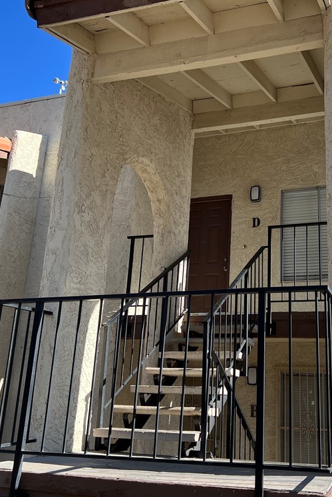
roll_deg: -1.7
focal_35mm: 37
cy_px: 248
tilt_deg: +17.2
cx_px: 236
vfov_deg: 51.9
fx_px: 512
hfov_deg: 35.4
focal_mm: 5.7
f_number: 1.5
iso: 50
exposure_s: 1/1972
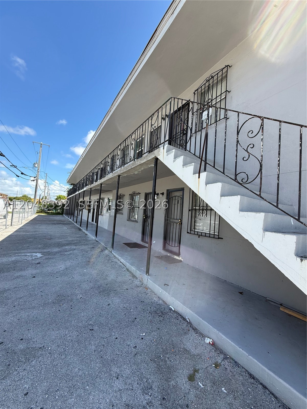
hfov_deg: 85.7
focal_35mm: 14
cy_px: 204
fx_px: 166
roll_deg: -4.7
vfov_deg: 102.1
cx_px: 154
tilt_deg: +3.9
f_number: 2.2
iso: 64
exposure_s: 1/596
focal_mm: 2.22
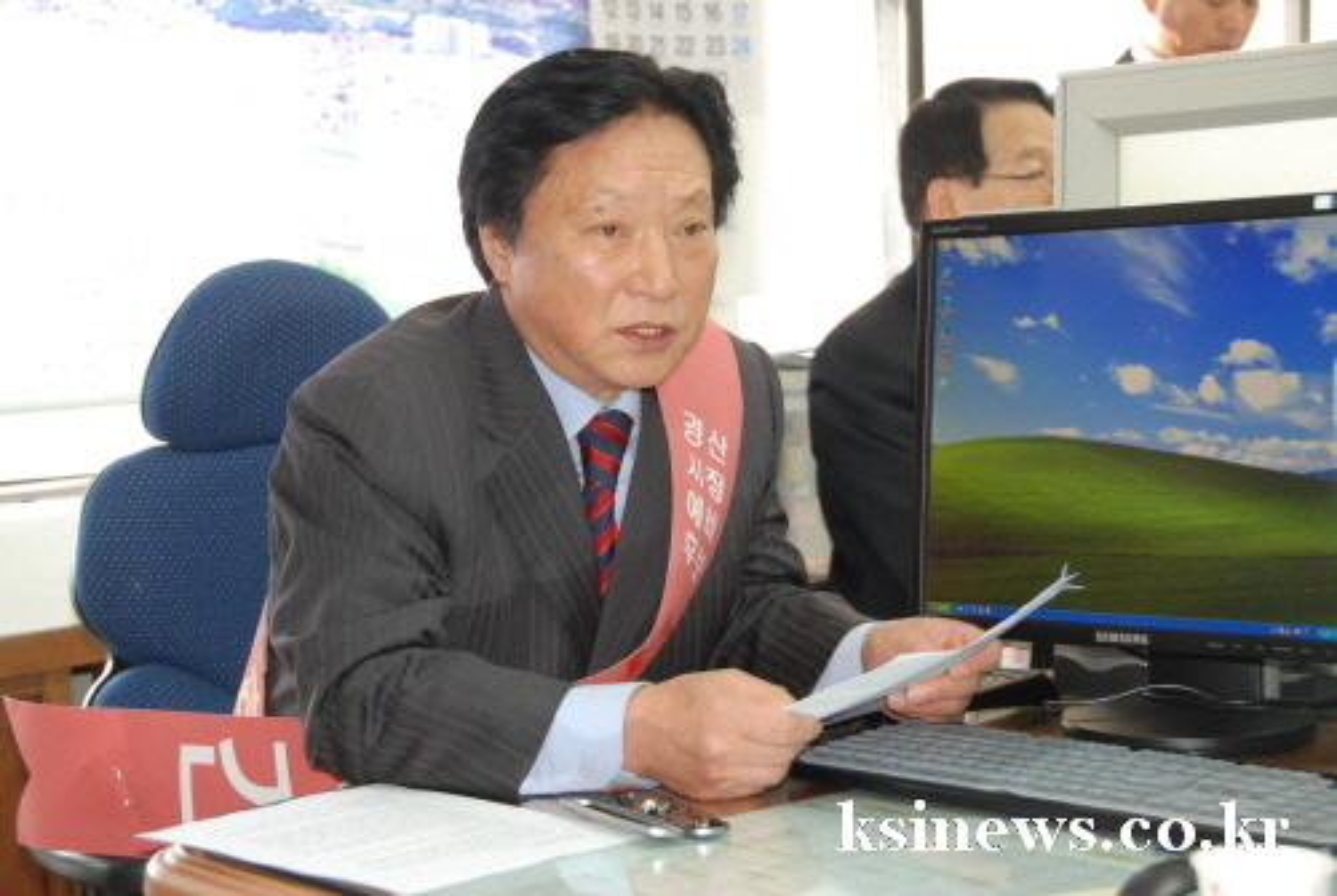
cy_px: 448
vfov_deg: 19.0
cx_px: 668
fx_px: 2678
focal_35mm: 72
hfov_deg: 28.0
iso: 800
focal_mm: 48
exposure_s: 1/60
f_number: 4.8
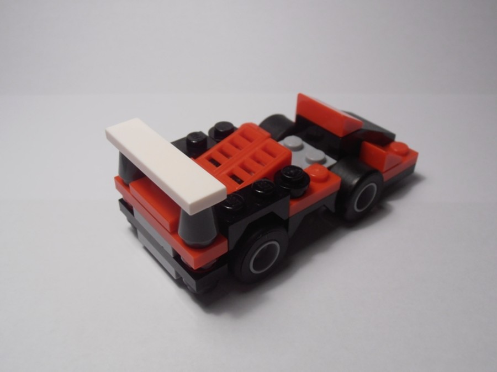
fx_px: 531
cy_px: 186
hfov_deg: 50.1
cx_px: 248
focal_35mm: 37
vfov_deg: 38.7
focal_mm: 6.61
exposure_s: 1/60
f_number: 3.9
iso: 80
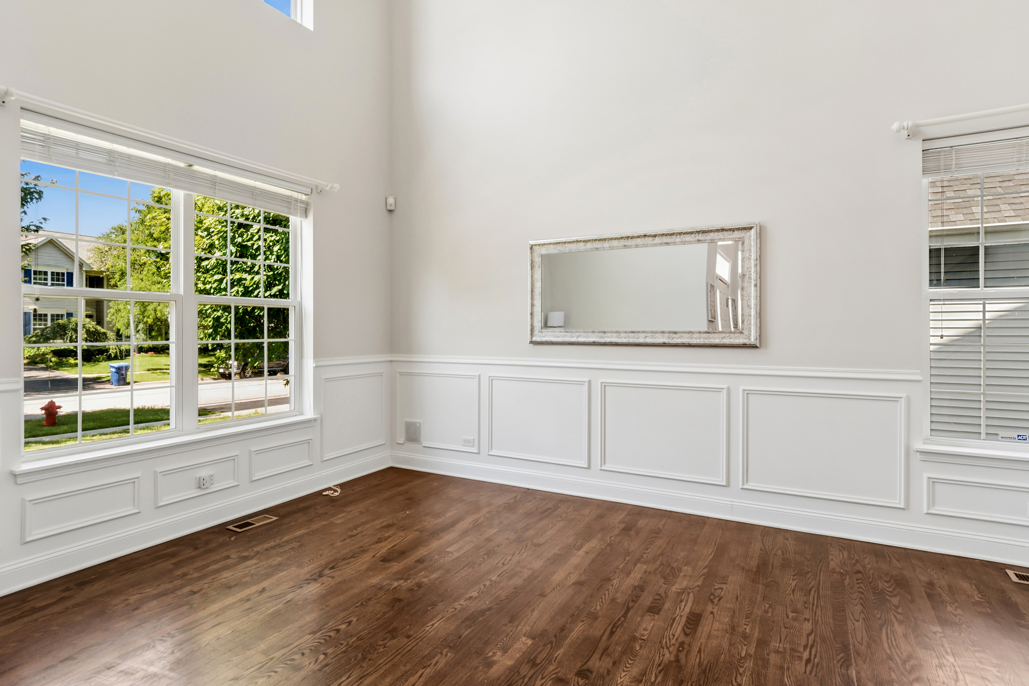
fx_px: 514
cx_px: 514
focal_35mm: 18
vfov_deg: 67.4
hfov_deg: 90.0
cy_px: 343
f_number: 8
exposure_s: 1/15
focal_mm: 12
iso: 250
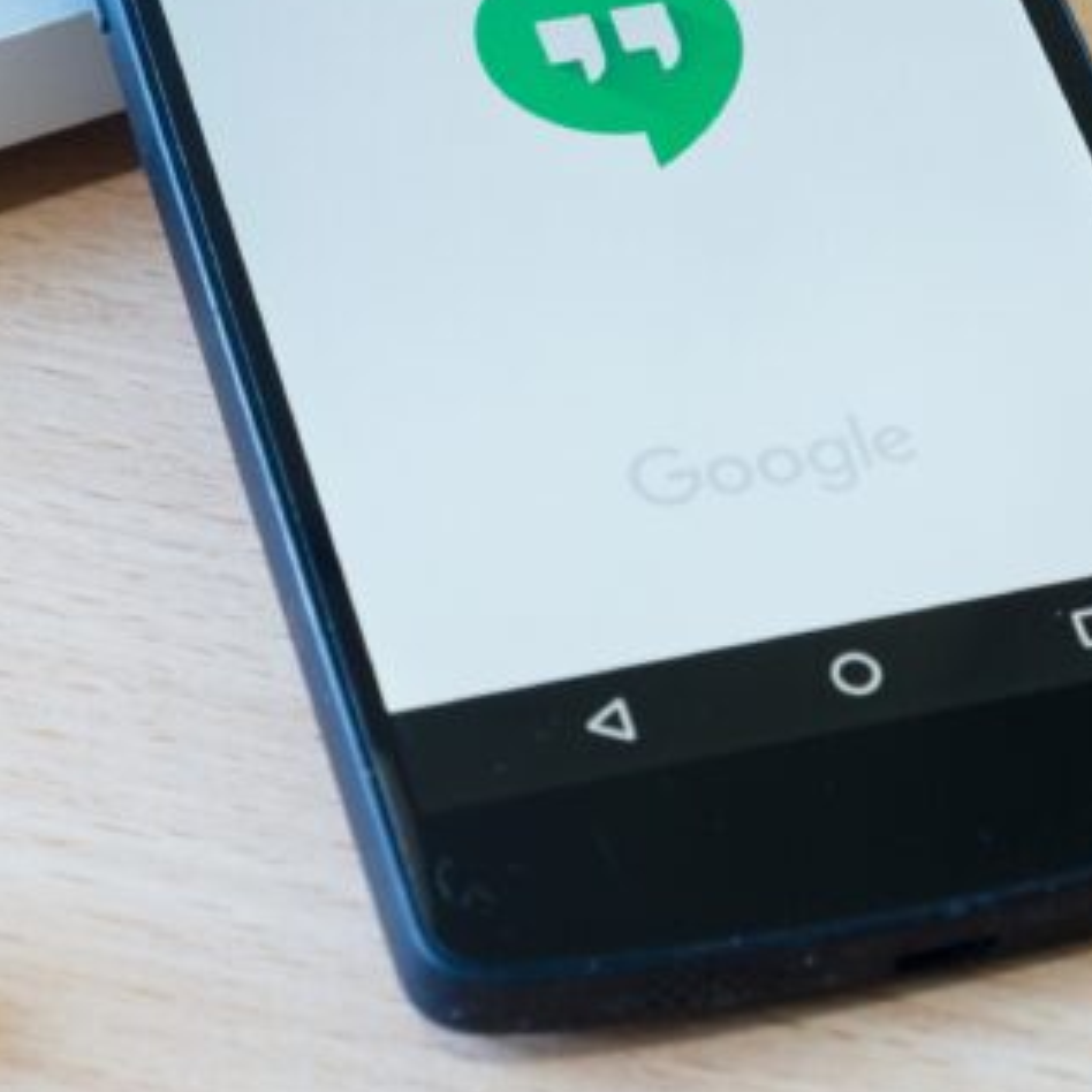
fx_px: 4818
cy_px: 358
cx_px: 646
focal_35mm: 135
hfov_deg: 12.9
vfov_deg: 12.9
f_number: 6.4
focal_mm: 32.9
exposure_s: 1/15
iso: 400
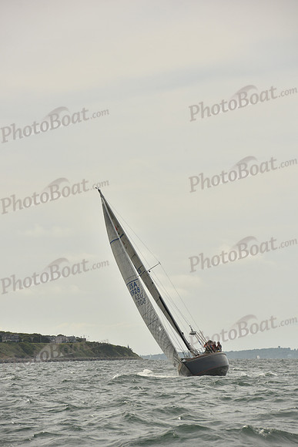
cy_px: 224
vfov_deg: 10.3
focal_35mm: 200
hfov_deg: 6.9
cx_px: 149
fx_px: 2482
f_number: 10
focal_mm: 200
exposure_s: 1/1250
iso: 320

----------------------------------------

What is required:
Print the records above again exactly. Leave out the images.

Exercise answer:
roll_deg: -1.7
focal_35mm: 37
cy_px: 248
tilt_deg: +17.2
cx_px: 236
vfov_deg: 51.9
fx_px: 512
hfov_deg: 35.4
focal_mm: 5.7
f_number: 1.5
iso: 50
exposure_s: 1/1972
hfov_deg: 85.7
focal_35mm: 14
cy_px: 204
fx_px: 166
roll_deg: -4.7
vfov_deg: 102.1
cx_px: 154
tilt_deg: +3.9
f_number: 2.2
iso: 64
exposure_s: 1/596
focal_mm: 2.22
cy_px: 448
vfov_deg: 19.0
cx_px: 668
fx_px: 2678
focal_35mm: 72
hfov_deg: 28.0
iso: 800
focal_mm: 48
exposure_s: 1/60
f_number: 4.8
fx_px: 531
cy_px: 186
hfov_deg: 50.1
cx_px: 248
focal_35mm: 37
vfov_deg: 38.7
focal_mm: 6.61
exposure_s: 1/60
f_number: 3.9
iso: 80
fx_px: 514
cx_px: 514
focal_35mm: 18
vfov_deg: 67.4
hfov_deg: 90.0
cy_px: 343
f_number: 8
exposure_s: 1/15
focal_mm: 12
iso: 250
fx_px: 4818
cy_px: 358
cx_px: 646
focal_35mm: 135
hfov_deg: 12.9
vfov_deg: 12.9
f_number: 6.4
focal_mm: 32.9
exposure_s: 1/15
iso: 400
cy_px: 224
vfov_deg: 10.3
focal_35mm: 200
hfov_deg: 6.9
cx_px: 149
fx_px: 2482
f_number: 10
focal_mm: 200
exposure_s: 1/1250
iso: 320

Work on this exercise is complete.